A slide of Peter Parham's showed unambiguously that if we mammals do not have good innate immunity, we can die of a disease before our adaptive immunity comes into play. Therefore, innate immunity is essential,and one can anticipate many evolutionary attempts at diversifying its components leading to improvement "Improving" innate immunity could mean using other mechanisms than that identified thus far. This is what Bruce Beutler (Scripps Clinic, La Jolla, CA) is trying to do: identify new genes involved in innate immunity in mice. Even though the core sensing receptors the Toll like receptors have been identified, there must be many additional accessory molecules that are required for TLR functioning, as well as other yet unknown mechanisms. To discover these new genes an ambitious mutagenesis program has been initiated, with the production of about 160,000 mutants a year. The screen used thus far is the ability of the mouse mutant to contain a Pseudomonas infection; 28 variants have been isolated in which transmittability of the mutation has been established. Another 54 mouse mutants have been detected with modifications in macrophage function, also with some instances of transmission. The hope now is to identify the many as yet unknown proteins involved in innate immunity, proteins which will be a major focus of the next workshop on the subject. It will be interesting to see whether these new genes are conserved.

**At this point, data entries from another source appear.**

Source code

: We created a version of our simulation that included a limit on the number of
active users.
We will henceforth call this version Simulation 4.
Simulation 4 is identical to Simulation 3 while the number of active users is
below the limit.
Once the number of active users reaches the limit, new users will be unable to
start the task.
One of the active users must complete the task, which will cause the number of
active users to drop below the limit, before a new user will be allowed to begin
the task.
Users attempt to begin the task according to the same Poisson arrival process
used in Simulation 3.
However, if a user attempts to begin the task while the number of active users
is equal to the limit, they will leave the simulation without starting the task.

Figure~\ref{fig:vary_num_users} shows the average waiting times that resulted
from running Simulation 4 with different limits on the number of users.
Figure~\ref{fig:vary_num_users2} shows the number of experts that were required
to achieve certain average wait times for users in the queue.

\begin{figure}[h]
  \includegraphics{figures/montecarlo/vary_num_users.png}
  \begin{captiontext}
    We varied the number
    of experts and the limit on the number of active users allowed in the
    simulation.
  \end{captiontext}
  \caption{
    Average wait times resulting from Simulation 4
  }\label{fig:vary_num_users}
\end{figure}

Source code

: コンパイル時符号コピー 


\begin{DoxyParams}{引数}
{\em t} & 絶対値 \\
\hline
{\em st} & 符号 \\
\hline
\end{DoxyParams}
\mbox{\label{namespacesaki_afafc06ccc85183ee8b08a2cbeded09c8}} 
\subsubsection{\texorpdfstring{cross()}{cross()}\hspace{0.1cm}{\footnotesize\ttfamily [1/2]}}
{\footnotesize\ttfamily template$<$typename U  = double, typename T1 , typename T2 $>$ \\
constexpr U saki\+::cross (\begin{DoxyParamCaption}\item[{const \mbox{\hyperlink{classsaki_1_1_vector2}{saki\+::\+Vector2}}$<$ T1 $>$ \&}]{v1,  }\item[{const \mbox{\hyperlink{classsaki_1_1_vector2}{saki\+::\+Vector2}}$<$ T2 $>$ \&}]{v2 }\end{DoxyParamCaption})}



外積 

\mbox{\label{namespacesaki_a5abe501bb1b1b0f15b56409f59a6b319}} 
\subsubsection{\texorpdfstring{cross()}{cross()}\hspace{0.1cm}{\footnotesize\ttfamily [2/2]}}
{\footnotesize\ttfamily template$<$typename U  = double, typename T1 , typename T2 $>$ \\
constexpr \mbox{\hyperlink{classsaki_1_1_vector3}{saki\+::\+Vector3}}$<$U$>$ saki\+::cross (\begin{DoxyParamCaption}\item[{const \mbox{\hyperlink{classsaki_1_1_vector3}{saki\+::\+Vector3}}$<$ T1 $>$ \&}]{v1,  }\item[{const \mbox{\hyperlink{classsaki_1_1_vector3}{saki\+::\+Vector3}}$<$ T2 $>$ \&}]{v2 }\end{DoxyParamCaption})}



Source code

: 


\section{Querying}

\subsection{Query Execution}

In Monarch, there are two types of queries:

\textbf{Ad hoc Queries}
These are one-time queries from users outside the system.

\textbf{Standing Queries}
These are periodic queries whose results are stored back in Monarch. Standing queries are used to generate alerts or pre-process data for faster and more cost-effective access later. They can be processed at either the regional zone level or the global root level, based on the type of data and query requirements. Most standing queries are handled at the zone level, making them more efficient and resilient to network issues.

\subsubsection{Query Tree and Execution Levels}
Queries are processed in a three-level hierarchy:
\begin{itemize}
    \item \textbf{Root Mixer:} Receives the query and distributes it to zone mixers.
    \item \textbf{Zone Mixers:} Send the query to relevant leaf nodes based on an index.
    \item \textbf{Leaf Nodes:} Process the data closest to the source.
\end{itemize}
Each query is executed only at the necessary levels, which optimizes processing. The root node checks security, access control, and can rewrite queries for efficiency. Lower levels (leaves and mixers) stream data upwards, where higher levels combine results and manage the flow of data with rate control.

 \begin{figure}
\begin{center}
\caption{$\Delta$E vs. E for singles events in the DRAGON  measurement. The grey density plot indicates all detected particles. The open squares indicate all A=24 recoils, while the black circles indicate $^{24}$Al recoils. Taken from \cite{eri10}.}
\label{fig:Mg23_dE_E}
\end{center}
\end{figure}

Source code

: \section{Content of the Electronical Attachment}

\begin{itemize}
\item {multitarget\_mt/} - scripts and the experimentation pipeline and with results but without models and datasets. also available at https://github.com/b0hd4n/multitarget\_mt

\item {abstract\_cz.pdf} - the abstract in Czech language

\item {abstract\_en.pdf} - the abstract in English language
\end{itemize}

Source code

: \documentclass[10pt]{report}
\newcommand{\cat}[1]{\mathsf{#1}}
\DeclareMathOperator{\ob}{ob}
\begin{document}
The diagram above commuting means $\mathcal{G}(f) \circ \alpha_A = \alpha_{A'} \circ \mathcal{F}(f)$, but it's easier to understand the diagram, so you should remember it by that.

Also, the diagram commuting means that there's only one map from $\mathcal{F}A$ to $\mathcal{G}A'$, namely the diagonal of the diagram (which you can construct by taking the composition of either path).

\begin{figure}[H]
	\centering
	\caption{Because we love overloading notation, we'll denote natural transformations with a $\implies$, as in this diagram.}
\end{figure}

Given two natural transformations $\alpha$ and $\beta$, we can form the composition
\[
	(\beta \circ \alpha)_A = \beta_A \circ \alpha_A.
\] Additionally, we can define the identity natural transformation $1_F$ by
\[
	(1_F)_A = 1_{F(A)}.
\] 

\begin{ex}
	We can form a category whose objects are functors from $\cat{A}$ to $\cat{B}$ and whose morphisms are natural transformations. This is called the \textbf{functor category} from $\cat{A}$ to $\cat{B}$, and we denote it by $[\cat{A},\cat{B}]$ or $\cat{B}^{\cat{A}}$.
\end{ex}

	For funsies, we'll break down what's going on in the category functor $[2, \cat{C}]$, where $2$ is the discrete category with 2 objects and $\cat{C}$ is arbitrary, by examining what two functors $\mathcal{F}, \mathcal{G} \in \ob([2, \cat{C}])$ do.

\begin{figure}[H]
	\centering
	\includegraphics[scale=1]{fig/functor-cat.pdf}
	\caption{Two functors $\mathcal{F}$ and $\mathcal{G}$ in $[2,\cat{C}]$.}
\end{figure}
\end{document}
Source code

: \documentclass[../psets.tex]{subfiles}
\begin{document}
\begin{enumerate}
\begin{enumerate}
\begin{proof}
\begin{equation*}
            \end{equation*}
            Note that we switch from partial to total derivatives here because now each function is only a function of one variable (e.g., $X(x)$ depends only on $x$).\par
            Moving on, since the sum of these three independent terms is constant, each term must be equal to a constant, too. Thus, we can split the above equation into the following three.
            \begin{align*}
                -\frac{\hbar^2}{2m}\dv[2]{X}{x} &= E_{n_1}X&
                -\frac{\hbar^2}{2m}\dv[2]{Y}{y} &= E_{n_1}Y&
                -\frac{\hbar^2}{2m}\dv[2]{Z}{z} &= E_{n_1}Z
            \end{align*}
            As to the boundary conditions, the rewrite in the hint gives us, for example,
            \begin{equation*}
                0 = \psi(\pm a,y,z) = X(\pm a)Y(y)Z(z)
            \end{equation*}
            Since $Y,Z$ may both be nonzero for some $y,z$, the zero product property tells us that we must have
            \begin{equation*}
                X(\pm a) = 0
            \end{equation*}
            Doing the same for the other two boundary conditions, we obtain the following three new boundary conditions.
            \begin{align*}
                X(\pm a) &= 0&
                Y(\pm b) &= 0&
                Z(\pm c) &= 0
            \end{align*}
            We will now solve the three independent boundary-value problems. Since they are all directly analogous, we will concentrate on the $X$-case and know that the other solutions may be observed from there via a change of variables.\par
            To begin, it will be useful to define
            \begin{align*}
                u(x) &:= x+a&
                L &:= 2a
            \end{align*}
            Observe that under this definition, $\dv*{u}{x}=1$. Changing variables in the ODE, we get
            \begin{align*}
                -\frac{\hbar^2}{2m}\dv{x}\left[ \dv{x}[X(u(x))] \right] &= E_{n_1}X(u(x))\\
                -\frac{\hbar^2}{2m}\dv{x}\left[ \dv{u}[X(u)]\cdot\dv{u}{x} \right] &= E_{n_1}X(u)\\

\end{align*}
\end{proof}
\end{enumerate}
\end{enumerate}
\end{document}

One classical question, often raised by innate immunity specialists, remains: "Why did the vertebrates selected an adaptive system when innate immunity is so diverse and so efficient?" Let us first remind that not all invertebrates have been studies and that other adaptive solutions are perhaps possible. Otherwise one argument is classical: Adaptive immunity provides each individual with the capacity to deal with the whole antigen spectrum. In the view of the diversity and increasing complexity of the innate immunity mechanisms across the animal kingdom, another argument might be economy: The somatic rearrangement not only gives each individual the possibility to adapt to any environment but also saves on genetic material. The introduction of somatic rearrangement might have therefore affected deeply the evolution of innate immunity in vertebrates. The divergence of the evolutionary pathways of innate immunity components in the presence or the absence of somatic diversification could turn out to be an interesting coevolutionary issue.
Vasta, G.D. and J.D. Lambris (2002) Innate Immunity in the Aegean: ancient pathways for the today's survival. Dev. Comp. Immunol. 26:217-225.